The spines on the tentacles of this brittle sea star were only 1mm in diameter.


The models were marketed in the US by H. A. Ward.
The catalog lists all of the models and their prices, modest by today's standards! 


The Blaschka's also made glass eyes.
This was a display case found in their shop.
Eerie!




There were a number of contemporary exhibits, and the art was as varied as could be. It is amazing to see what people imagine and create. This display was called "Continuous Mile". The artist worked with Zulu women to string beads in coiled rope, and then arrange the mile of beaded rope into this cylinder. The artist wanted a project that would take a long time so she could get to know the women.


Here is a close view of the beaded rope. 
It took over a year to create and required more than 4.5 million beads.

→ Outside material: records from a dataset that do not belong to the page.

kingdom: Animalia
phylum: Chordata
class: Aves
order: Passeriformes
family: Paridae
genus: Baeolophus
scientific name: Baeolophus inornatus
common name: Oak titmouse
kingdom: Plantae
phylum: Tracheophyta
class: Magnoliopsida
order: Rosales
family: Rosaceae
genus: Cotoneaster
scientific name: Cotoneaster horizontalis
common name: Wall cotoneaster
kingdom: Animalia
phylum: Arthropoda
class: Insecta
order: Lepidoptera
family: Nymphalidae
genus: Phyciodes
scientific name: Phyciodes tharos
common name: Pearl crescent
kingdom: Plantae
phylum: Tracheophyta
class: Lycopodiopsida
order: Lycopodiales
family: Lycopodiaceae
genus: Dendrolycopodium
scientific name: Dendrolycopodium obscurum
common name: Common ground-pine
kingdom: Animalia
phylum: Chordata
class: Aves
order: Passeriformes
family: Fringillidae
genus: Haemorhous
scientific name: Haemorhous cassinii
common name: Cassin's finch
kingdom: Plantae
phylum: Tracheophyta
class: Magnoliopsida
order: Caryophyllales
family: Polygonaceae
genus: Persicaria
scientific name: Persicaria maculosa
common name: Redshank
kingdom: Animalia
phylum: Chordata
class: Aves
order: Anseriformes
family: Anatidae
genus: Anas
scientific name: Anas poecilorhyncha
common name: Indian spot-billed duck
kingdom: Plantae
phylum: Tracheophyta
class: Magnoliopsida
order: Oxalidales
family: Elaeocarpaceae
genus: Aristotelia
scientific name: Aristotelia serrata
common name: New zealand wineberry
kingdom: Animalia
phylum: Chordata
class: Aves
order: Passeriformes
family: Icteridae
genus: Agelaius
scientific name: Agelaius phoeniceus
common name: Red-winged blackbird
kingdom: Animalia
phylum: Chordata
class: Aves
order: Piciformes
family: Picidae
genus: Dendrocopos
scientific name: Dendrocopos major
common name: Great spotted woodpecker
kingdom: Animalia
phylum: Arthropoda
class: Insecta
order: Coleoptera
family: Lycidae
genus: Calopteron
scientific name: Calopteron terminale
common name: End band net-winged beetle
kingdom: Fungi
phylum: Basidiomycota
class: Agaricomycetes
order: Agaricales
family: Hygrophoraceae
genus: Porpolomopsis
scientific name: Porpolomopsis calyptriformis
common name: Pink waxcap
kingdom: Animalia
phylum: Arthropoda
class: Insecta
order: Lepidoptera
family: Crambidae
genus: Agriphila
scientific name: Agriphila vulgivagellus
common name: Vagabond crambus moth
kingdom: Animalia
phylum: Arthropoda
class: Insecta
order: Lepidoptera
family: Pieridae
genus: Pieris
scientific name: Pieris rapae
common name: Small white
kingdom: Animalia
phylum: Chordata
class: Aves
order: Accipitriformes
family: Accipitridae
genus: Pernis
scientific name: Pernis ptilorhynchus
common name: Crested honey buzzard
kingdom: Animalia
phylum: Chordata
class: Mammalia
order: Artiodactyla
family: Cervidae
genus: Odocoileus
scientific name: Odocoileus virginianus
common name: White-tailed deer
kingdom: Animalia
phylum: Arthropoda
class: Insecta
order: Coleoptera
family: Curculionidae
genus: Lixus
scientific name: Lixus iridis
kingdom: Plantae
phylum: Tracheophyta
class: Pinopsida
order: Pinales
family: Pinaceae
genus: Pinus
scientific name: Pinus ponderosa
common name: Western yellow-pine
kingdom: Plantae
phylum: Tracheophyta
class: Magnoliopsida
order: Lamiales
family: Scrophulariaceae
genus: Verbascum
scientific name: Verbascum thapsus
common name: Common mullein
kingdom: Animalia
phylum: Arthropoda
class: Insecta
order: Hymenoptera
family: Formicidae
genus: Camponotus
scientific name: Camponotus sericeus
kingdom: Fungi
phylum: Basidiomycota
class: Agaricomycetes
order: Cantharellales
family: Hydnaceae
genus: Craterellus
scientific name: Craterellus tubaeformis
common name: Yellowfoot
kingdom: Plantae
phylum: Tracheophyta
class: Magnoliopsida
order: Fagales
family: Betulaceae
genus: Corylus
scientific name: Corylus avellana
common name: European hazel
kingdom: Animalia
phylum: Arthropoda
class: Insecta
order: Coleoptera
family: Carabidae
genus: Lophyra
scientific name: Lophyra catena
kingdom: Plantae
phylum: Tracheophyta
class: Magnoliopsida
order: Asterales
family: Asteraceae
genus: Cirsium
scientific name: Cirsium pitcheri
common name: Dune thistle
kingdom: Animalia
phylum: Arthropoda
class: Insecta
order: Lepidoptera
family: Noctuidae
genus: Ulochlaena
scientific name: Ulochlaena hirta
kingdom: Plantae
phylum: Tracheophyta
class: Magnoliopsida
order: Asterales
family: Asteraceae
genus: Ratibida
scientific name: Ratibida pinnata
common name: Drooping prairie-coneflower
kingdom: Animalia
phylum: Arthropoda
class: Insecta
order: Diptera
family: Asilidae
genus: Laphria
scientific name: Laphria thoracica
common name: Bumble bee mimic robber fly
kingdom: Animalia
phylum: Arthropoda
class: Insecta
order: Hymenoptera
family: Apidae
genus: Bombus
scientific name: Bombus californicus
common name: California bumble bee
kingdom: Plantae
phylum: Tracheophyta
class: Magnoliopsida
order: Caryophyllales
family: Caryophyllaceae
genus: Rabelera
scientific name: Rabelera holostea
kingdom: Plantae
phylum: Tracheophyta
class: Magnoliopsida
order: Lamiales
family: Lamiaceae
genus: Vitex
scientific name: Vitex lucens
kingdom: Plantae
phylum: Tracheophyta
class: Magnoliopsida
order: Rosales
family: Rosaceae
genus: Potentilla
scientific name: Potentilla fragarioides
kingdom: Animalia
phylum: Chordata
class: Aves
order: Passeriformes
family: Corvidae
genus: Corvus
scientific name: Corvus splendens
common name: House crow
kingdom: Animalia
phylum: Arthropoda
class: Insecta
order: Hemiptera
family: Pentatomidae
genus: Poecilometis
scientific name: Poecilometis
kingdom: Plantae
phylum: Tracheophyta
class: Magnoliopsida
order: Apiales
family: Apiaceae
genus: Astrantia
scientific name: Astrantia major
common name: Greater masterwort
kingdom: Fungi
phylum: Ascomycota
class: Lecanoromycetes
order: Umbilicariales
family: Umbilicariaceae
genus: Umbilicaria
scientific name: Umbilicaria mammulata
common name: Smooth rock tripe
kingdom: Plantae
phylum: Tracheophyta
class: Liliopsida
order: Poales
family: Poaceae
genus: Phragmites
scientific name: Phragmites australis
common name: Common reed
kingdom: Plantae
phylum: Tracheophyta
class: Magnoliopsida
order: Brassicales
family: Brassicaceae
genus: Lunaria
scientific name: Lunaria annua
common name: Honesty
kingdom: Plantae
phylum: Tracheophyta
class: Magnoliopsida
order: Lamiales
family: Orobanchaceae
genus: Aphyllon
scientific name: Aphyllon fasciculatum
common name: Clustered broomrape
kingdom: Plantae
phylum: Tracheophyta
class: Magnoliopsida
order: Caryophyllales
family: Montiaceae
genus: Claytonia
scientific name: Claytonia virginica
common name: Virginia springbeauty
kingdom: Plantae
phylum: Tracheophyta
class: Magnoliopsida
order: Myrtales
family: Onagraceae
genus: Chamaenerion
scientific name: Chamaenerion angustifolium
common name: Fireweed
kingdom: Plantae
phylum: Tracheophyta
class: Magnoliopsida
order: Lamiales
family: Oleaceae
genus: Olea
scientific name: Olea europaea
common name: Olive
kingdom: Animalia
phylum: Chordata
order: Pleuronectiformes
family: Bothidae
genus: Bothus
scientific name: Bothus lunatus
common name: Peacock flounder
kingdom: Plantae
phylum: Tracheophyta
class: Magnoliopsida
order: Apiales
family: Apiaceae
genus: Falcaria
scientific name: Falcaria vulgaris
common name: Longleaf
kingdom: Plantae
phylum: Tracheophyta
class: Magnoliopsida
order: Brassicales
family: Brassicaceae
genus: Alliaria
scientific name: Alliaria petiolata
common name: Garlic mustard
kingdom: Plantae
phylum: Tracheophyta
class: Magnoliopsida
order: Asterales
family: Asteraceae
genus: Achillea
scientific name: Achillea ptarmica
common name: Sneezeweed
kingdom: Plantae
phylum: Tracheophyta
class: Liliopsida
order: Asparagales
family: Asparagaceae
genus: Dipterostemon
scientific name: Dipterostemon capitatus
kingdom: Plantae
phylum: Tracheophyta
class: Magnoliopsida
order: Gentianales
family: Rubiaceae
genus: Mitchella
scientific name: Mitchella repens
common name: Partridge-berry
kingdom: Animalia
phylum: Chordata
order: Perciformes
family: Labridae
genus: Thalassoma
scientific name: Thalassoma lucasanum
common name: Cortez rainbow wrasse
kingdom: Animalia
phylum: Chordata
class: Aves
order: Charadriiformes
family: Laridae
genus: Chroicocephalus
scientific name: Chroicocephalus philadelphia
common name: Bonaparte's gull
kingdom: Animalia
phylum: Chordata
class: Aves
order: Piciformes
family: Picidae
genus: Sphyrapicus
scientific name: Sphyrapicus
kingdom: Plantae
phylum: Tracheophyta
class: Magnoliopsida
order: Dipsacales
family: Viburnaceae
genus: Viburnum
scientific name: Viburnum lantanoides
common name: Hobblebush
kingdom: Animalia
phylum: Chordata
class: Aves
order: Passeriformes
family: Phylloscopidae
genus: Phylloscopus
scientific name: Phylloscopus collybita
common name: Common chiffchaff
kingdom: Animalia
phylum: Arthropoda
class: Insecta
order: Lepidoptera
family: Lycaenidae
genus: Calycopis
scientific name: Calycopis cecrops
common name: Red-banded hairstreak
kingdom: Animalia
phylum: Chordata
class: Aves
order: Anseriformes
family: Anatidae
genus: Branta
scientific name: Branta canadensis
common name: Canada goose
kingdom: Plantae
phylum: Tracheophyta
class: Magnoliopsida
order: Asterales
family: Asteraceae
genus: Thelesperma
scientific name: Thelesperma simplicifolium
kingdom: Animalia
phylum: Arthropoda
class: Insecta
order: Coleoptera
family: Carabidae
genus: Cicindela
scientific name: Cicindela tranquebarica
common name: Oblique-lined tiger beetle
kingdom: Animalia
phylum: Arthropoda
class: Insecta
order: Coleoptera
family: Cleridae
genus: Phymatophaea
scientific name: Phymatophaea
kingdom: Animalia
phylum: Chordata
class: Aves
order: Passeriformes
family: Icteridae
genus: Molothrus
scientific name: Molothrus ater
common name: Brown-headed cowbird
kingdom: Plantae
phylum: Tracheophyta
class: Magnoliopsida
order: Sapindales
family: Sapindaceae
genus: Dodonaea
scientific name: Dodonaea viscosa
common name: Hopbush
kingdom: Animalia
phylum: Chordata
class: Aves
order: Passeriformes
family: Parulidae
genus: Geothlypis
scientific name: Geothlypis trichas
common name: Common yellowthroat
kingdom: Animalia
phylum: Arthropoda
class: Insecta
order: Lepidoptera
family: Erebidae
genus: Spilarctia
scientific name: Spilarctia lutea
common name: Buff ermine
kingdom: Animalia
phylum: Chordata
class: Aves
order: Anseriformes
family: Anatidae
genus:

Some of the displays were suspended from the ceiling.


And this display shows what it could look like with a fallen chandelier. 
The sculpture is called "Carrion" and is intended as a metaphor for the decline of the centuries-old glass industry of Murano, Italy. I always get tickled by the description of the meaning behind an artist's work. Sometimes I wonder who writes those things!!


And in this sculpture, you may not be able to see the forest for the trees!
Each "tree" is comprised of glass shelves full of many kinds of glassware 
Some of the glasses have flowers and birds, things you might find in the forest!



Sometimes, glass doesn't even look like glass!


The museum represents 35 centuries of glass art.
Wow! That's a long time!

There are almost 50,000 objects in the permanent collection.
That's a lot of glass!

Corningware is no longer made by Corning, Inc. It has been made by
World Kitchen since 1998.
I still have a bit of Corningware in my cabinets!
I bet you do, too.

The Museum has miles of glass cases housing their collection.
(a bit of an overstatement, perhaps)
They use ZEP-40 Non Streaking Glass Cleaner to clean the cases. 
I wondered about the number of fingerprints they must get each day! 

They use conservation-grade cleaners with non-ionized water to clean museum pieces. 
No Windex (it has ammonia)
No soaps with dyes or perfume.







1 comment:

  1. We loved the Corning Museum when we were there earlier this year. Did you do any of the demonstrations or classes?